[INSTRUCTIONS FOR THE TASK]:
From the listing below, extract each line in which the string "صلاح" appears.

Stored data:
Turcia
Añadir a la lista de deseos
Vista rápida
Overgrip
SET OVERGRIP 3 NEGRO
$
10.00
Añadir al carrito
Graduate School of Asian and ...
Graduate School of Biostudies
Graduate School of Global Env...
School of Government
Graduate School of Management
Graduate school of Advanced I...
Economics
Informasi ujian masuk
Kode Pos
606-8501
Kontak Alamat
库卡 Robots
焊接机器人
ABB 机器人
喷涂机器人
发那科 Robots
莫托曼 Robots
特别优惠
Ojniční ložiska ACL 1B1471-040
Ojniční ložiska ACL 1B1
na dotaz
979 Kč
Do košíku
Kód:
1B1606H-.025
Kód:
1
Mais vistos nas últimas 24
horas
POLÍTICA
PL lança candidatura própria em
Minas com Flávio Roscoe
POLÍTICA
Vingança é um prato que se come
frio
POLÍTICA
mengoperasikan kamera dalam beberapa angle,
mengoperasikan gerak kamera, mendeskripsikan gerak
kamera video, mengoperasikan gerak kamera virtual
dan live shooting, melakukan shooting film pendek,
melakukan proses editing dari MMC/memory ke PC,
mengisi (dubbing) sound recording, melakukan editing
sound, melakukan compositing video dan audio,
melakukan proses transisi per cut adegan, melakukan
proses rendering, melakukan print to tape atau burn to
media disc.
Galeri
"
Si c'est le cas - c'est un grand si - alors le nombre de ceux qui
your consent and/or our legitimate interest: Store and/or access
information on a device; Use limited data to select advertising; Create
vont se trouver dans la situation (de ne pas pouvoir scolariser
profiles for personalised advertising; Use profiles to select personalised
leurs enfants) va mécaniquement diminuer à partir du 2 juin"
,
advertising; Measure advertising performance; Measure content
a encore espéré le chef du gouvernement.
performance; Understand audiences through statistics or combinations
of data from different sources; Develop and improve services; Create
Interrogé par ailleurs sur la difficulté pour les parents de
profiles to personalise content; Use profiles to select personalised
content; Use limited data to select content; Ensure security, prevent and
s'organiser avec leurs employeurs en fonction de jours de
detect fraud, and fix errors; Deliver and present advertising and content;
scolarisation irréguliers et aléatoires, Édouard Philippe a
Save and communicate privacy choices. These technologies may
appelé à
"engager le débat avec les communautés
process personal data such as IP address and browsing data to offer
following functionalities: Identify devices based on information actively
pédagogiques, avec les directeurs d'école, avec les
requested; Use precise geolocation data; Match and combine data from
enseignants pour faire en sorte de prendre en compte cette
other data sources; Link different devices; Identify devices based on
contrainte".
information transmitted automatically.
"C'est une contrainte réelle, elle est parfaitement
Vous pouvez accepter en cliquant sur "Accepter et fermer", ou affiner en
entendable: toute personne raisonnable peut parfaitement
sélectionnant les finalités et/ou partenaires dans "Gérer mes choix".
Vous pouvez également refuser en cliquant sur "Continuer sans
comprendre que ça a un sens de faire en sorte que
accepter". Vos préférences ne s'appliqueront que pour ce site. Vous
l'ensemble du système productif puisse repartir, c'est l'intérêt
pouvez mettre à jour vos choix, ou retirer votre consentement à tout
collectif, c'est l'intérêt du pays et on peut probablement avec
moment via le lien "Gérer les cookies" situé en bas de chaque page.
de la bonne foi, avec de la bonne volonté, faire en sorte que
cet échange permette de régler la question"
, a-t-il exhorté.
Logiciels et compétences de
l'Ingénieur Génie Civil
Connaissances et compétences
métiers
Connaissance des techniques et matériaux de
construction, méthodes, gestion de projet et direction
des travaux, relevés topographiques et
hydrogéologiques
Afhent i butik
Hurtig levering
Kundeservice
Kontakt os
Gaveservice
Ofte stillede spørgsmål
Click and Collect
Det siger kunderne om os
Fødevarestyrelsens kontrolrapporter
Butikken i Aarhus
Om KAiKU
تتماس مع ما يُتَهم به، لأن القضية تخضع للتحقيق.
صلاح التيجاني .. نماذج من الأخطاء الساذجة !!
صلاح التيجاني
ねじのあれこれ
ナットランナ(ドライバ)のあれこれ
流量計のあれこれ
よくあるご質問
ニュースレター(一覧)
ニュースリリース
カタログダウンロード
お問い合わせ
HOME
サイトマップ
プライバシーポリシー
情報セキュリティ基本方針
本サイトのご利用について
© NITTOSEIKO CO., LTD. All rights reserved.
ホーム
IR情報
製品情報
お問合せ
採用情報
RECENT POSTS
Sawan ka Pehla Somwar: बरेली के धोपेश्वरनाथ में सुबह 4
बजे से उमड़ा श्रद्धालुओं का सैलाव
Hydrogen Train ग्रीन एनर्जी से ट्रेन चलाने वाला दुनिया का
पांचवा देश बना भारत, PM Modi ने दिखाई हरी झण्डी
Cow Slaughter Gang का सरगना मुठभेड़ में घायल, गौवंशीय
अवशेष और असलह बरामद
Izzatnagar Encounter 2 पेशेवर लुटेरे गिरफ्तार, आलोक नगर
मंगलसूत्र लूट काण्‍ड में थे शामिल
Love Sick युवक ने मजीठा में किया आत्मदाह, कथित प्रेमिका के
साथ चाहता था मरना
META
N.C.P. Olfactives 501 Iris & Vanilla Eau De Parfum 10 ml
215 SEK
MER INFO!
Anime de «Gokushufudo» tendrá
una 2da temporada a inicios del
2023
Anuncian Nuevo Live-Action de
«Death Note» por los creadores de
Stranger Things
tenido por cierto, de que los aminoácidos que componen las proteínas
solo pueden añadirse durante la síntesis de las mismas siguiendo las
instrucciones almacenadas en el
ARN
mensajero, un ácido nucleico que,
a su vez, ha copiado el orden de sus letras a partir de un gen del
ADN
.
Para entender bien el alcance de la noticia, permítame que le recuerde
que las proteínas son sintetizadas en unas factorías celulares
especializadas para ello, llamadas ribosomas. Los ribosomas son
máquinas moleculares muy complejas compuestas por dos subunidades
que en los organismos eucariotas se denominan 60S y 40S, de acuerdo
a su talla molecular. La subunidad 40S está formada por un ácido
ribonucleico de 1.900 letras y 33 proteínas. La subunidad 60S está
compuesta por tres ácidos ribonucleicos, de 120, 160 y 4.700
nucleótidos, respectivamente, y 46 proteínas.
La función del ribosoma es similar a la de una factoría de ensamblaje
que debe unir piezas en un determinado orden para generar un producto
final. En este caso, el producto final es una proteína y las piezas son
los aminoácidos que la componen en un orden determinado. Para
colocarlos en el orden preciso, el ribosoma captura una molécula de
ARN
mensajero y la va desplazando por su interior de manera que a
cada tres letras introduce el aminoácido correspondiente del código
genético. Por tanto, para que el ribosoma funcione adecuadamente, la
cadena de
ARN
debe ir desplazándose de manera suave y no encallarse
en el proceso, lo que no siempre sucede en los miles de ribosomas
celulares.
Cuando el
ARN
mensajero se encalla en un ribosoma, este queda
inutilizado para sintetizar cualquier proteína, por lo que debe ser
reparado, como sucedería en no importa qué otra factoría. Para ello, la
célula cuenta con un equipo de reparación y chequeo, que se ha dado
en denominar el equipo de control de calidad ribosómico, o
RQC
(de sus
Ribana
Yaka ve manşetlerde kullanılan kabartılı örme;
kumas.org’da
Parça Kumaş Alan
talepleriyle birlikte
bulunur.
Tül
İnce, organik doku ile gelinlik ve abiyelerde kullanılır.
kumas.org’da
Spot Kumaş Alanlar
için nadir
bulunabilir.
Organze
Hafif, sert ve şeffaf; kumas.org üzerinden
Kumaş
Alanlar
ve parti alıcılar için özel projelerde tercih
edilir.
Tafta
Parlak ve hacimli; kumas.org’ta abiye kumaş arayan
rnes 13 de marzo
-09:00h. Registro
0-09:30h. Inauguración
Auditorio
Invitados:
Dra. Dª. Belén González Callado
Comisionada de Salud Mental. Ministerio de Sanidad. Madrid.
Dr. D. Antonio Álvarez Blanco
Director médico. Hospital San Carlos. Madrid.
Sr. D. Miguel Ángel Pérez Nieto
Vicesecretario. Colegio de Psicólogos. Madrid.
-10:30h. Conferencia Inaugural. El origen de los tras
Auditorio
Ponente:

[ANSWER FOR THIS EXERCISE]:
صلاح التيجاني .. نماذج من الأخطاء الساذجة !!
صلاح التيجاني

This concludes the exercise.